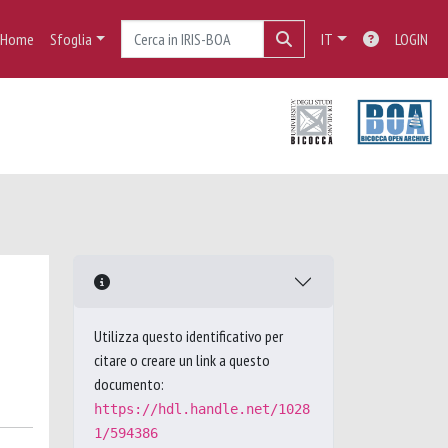
Home
Sfoglia
IT
LOGIN
Utilizza questo identificativo per
citare o creare un link a questo
documento:
https://hdl.handle.net/1028
1/594386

Problem to work on:
All of the records need to be restated word for word, but not the pictures.

Result for this exercise:
Home
Sfoglia
IT
LOGIN
Utilizza questo identificativo per
citare o creare un link a questo
documento:
https://hdl.handle.net/1028
1/594386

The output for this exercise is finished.